A Minneapolis nonprofit that works with Somali youth is rejecting nearly $500,000 in federal counter-extremism funding, citing "an unofficial war on Muslim-Americans" launched by President Donald Trump's administration.
Ka Joog's announcement was soon echoed across the country by several other nonprofits that had applied for the Homeland Security grant program last year but quickly expressed alarm at signals that the White House would narrow the focus of its counterterrorism strategy to Muslim communities. And Ka Joog's withdrawal casts doubt on the future of federally funded programming in Minnesota.
A source who has worked closely with the Department of Homeland Security on the Countering Violent Extremism (CVE) program told the Star Tribune that members of Trump's transition team made clear in a December meeting that they were considering changes to the scope and terminology of the program. The source said CVE grant recipients have also not yet seen any funding under the new program.
The Reuters news agency has reported that the White House might reconfigure the program to focus exclusively on radical Islam, not other forms of terrorism such as racially motivated violence.
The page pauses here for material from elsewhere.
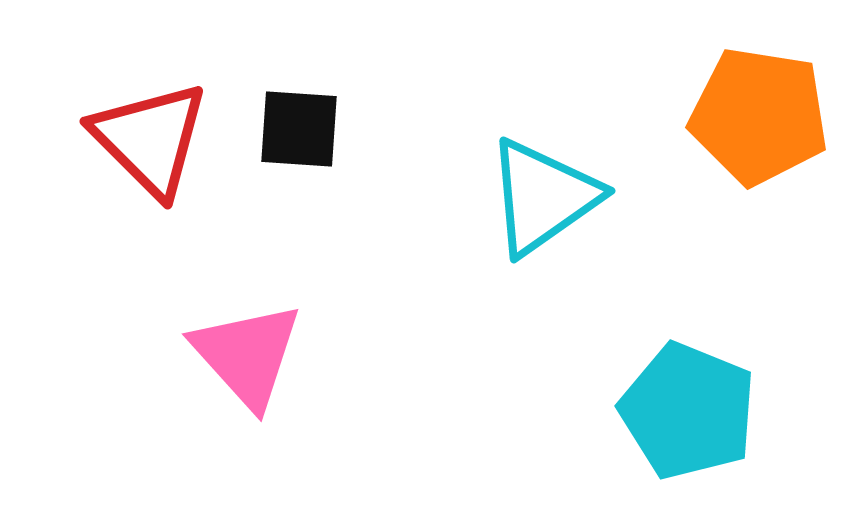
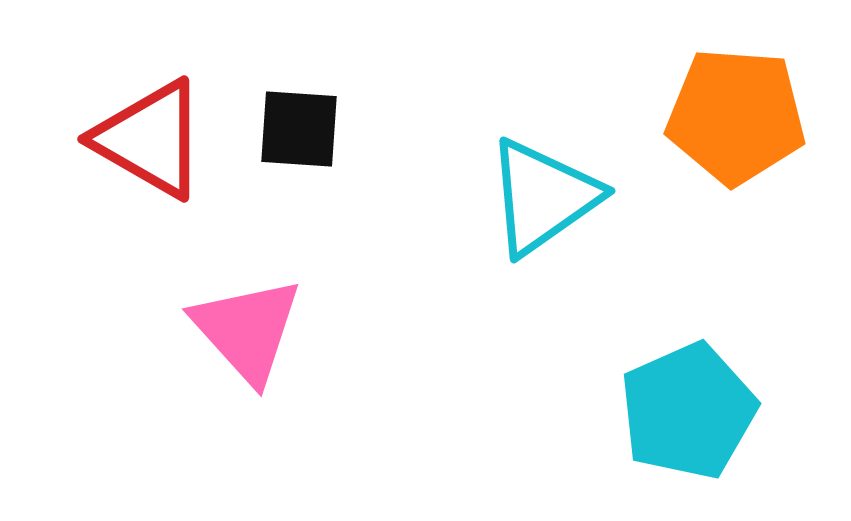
orange pentagon: moved 23 px left; rotated 5 degrees counterclockwise
red triangle: rotated 15 degrees counterclockwise
pink triangle: moved 25 px up
cyan pentagon: rotated 26 degrees clockwise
Mohamed Farah, Ka Joog's executive director, said late Wednesday that the nonprofit's board of directors decided to decline $499,998 in funding — one of the biggest awards announced nationally and easily the largest grant Ka Joog would have received.
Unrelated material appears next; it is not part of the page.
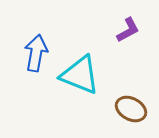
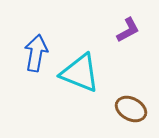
cyan triangle: moved 2 px up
A second Minneapolis nonprofit, Heartland Democracy, which ran the nation's first rehabilitation program for a terrorism defendant, was also set to receive $165,435 from the grant program. It was unclear Thursday whether that group would continue to pursue the funding. Both organizations applied under the focus of "developing resilience," one of five areas outlined when the department announced the grant in July.
Daniel Koehler, a German scholar who evaluated several Twin Cities terrorism defendants as part of the nation's first "disengagement and deradicalization" program, said rebranding counterextremism to focus solely on Muslims will "kill off the young CVE field in the States."
"It will alienate Muslim communities, further deteriorate what is left of trust between Muslims and authorities, play directly into [ISIL] propaganda, push radicalization processes, legitimate far right violence by expressively excluding them from the list [and] raise the total risk of homegrown terrorism in the U.S.," Koehler told the Star Tribune. "It does everything you shouldn't do in CVE."